The Castle Shane Estate, the former country estate in the area, was originally owned by Francis Lucas, eldest son of Henry Lucas and his second wife Alyce Bradocke. Francis was born circa 1553. His descendants held Castle Shane (spelled as two separate words), the country house on the Castle Shane Estate, for many generations. The original castle on the site may have been late medieval.

However, the castle was largely rebuilt for Francis Lucas, probably in the late Elizabethan style, around 1591. This was the architectural style chosen when the castle was rebuilt as a country house for the Lucas-Scudamore dynasty, beginning in 1836. The new country house was built in a mixture of the neo-Elizabethan style and the neo-Jacobean style. Castle Shane (the country house) consisted of a four-storey tower with corner bartizans and a main three storey block.

The mansion burned down in 1920 and very little of it remains.
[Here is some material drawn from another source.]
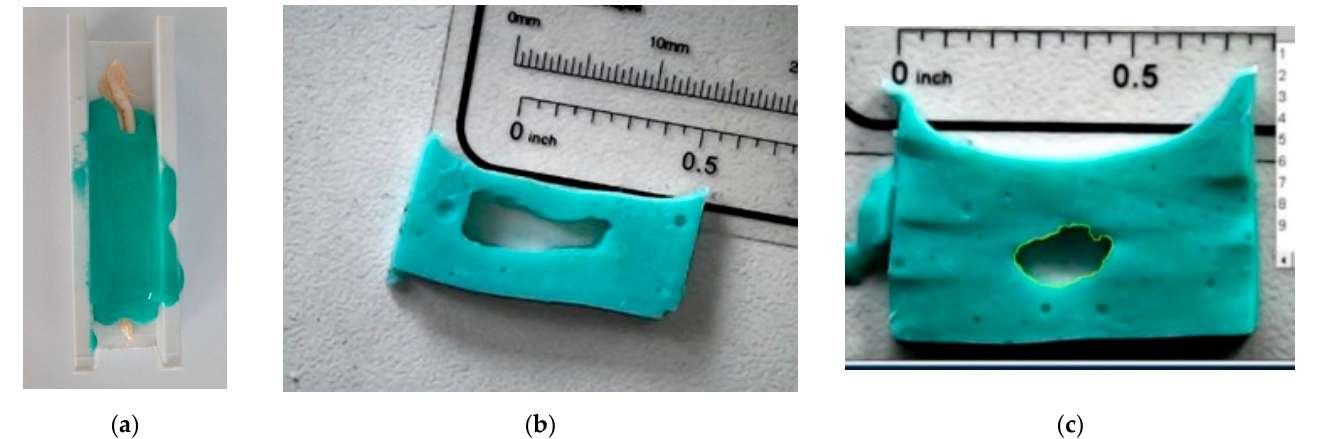
Figure 9. Tendon’s CSA measurement: ( a ) specimen in the mold filled with an alginate paste; ( b ) the CSA and the shape of the quadriceps tendon; ( c ) the CSA and shape of the gracilis tendon with image analysis and measurement. Table 2. The dimensions of the tendons.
The house had three centre bays with three sided bays to each side with mullioned windows, curvilinear gables and neo-Tudor chimneys. All that remains is part of a three-storey bay window and gable end. There is also a gatelodge and a bellcote in the walled garden. Most of the former Castle Shane Demesne, which includes the remains of Castle Shane, the country house itself, is now mainly in ruins and belongs in majority to Coillte, the Irish forestry body.

== Notable people ==
- Patricia McKenna (born 1957), a former M.E.P. for Dublin, was born in Castleshane village.